» **Verilen Metin**
★ ★ ★ ★ ★

Davacılar vekili istinaf dilekçesinde özetle; asıl alacağın kısmen reddiyle, faiz ve icra inkar tazminatı talebinin reddine ilişkin kararların hatalı olduğu, müvekkili defterlerine göre davalıdan 281.327,31 TL alacaklı olduğu, bilirkişi incelemesinde tarafların BA-BS formları incelendiğinde faturalar dahilinde 12 adet toplam 417.051 TL + KDV tutarlı fatura düzenlediği, davalı defterlerine göre müvekkilinin 98.266,66 TL alacaklı olduğu, ancak davalının tevsik edici belge sunmadığı, bilirkişi raporuyla belirlenene 417.051 TL + KDV dışında alışveriş olduğu, davalı defterinde 98.266,66 TL borç kayıtlı ise de davalının yaptığı ödemeler hakkında dosyaya belge sunulmadığı, 7.000 TL üzerindeki ödemelerin banka kanalıyla yapılması gerektiği nedenleriyle kararın kaldırılmasına karar verilmesini talep etmiştir.

★ ★ ★ ★ ★

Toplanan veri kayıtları

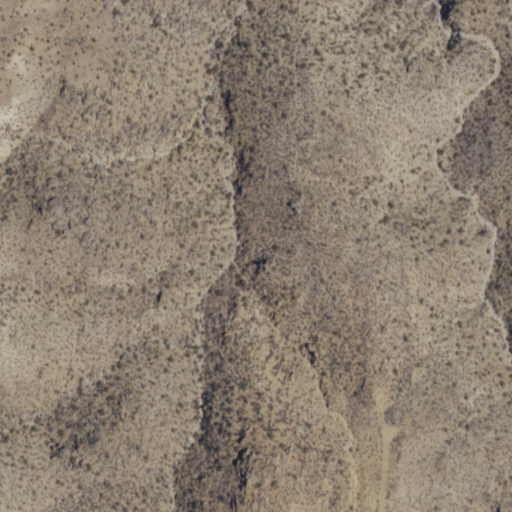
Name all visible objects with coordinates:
road: (386, 474)
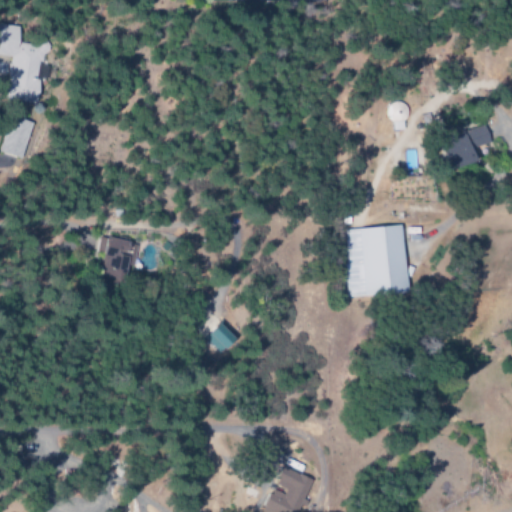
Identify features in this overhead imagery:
building: (17, 67)
building: (12, 137)
building: (472, 137)
building: (448, 149)
building: (110, 257)
building: (368, 261)
building: (214, 336)
building: (281, 492)
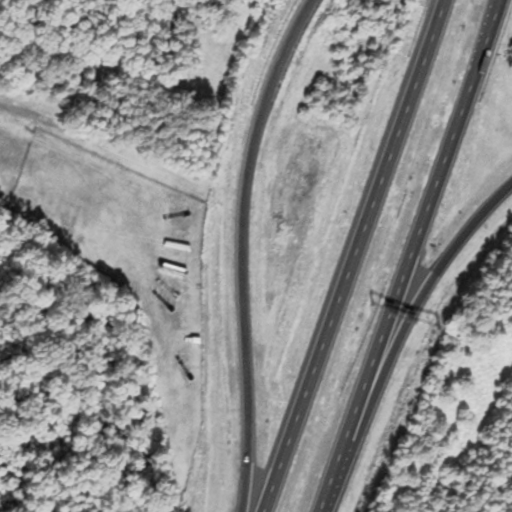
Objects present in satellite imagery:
road: (429, 204)
road: (240, 249)
road: (354, 258)
road: (429, 290)
road: (345, 460)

★ ★ ★ ★ ★

» **Görev Koşulları**
• A. İstinaf dilekçesine ilişkin metne göre aşağıdaki soruları yanıtlayın.
(i) Davacılar vekiline göre müvekkili, kendi defterlerine göre davalıdan ne kadar alacaklıdır?
(ii) BA-BS formları incelendiğinde kaç adet fatura düzenlendiği belirtilmiştir?
(iii) Hangi tutarın üzerindeki ödemelerin banka kanalıyla yapılması gerektiği ileri sürülmüştür?
• B. İstinaf dilekçesine ilişkin metinden "Davacılar vekili istinaf" sözcüklerini içeren ifadeyle açılıp "verilmesini talep etmiştir." ile kapanan kısmı aynen çıkarın.

» **Yanıt Listesi**
• A.
(i) 281.327,31 TL.
(ii) 12 adet.
(iii) 7.000 TL.

• B.
Davacılar vekili istinaf dilekçesinde özetle; asıl alacağın kısmen reddiyle, faiz ve icra inkar tazminatı talebinin reddine ilişkin kararların hatalı olduğu, müvekkili defterlerine göre davalıdan 281.327,31 TL alacaklı olduğu, bilirkişi incelemesinde tarafların BA-BS formları incelendiğinde faturalar dahilinde 12 adet toplam 417.051 TL + KDV tutarlı fatura düzenlediği, davalı defterlerine göre müvekkilinin 98.266,66 TL alacaklı olduğu, ancak davalının tevsik edici belge sunmadığı, bilirkişi raporuyla belirlenene 417.051 TL + KDV dışında alışveriş olduğu, davalı defterinde 98.266,66 TL borç kayıtlı ise de davalının yaptığı ödemeler hakkında dosyaya belge sunulmadığı, 7.000 TL üzerindeki ödemelerin banka kanalıyla yapılması gerektiği nedenleriyle kararın kaldırılmasına karar verilmesini talep etmiştir.